··· EXTRACT

MnNiO₃ revisited with modern theoretical and experimental methods Free

Transition metal oxides (TMOs) show a wide range of useful and tunable physical properties that include magnetism, superconductivity, or ferroelectricity. As such, they form the building blocks and find applications in most technologically important devices. Therefore, a fundamental understanding of TMO properties is crucial, and this is where computational modeling plays an important role. MnNiO₃ is one such TMO material that has recently been theoretically investigated for its potential application as an oxygen-evolution photocatalyst.¹ A very interesting feature of MnNiO₃ is that it has two transition metal ions, Mn and Ni, both of which have partially filled d orbitals. Therefore, MnNiO₃ is at the crossroads of two very important families of highly correlated materials that have received intense attention: the nickelates and manganites.

······

** ACTIONS TO TAKE **
a - Reproduce word for word the part of the MnNiO₃ text starting with "Transition metal oxides" and going on through "nickelates and manganites.".
b - In the rows, quote exactly every line starting with the line with "pose: elev=249.5 azim=166.0" and going on through the line with "Dot at: (260, 267)".

··· RECORDS

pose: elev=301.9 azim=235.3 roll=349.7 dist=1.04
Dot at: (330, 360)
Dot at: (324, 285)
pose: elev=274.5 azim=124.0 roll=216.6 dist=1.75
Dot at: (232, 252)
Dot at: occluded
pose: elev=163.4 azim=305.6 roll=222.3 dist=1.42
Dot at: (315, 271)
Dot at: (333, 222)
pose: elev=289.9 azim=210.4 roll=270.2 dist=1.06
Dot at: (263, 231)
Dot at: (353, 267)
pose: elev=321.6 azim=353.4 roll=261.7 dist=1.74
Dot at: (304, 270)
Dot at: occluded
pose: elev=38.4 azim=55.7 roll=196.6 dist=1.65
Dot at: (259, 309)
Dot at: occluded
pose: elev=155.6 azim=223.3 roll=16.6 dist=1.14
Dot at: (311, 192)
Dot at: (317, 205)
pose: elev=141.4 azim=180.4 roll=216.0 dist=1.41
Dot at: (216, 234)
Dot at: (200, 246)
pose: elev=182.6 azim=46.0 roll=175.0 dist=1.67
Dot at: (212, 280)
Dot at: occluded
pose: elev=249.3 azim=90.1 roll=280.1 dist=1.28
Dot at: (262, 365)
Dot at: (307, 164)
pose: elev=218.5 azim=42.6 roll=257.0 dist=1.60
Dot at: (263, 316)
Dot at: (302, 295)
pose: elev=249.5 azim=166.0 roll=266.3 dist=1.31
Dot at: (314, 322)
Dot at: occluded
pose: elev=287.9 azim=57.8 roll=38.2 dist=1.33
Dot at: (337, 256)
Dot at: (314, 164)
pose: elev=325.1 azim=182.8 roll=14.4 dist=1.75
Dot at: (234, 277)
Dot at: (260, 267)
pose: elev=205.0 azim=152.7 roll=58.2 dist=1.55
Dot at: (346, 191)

······

** SOLUTIONS BELOW **
a -
Transition metal oxides (TMOs) show a wide range of useful and tunable physical properties that include magnetism, superconductivity, or ferroelectricity. As such, they form the building blocks and find applications in most technologically important devices. Therefore, a fundamental understanding of TMO properties is crucial, and this is where computational modeling plays an important role. MnNiO₃ is one such TMO material that has recently been theoretically investigated for its potential application as an oxygen-evolution photocatalyst.¹ A very interesting feature of MnNiO₃ is that it has two transition metal ions, Mn and Ni, both of which have partially filled d orbitals. Therefore, MnNiO₃ is at the crossroads of two very important families of highly correlated materials that have received intense attention: the nickelates and manganites.

b -
pose: elev=249.5 azim=166.0 roll=266.3 dist=1.31
Dot at: (314, 322)
Dot at: occluded
pose: elev=287.9 azim=57.8 roll=38.2 dist=1.33
Dot at: (337, 256)
Dot at: (314, 164)
pose: elev=325.1 azim=182.8 roll=14.4 dist=1.75
Dot at: (234, 277)
Dot at: (260, 267)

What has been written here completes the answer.